#### REQUEST
Work through the lines below and count those holding "také"; reply with the number only.
★ ★ ★ ★
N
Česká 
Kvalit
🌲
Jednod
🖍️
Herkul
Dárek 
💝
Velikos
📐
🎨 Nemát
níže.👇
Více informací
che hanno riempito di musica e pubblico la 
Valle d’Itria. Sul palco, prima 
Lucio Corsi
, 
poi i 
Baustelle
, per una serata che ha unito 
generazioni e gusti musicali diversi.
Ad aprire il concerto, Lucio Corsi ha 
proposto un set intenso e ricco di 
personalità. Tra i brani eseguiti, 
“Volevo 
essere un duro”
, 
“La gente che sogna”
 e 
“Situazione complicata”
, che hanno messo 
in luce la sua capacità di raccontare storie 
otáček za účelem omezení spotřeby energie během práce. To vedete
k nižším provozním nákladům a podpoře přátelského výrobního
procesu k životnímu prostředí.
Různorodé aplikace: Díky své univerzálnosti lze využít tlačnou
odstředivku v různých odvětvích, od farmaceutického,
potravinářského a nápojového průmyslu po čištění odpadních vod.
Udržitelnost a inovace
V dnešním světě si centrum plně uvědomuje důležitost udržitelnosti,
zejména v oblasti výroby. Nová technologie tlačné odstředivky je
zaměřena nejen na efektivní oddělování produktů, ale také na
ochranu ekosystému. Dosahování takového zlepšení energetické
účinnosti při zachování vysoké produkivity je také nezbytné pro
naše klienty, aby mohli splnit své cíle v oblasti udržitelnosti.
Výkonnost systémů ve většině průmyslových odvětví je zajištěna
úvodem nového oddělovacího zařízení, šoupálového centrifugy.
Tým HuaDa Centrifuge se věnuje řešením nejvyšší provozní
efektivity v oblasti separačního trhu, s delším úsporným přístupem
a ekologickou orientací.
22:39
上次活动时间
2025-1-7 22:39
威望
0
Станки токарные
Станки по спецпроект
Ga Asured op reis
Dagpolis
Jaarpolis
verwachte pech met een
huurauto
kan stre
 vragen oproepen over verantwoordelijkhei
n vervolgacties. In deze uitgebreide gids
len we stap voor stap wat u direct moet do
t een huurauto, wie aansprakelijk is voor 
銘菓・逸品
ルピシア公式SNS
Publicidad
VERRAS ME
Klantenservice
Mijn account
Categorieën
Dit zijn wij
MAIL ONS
★ ★ ★ ★
#### RESULT BELOW
2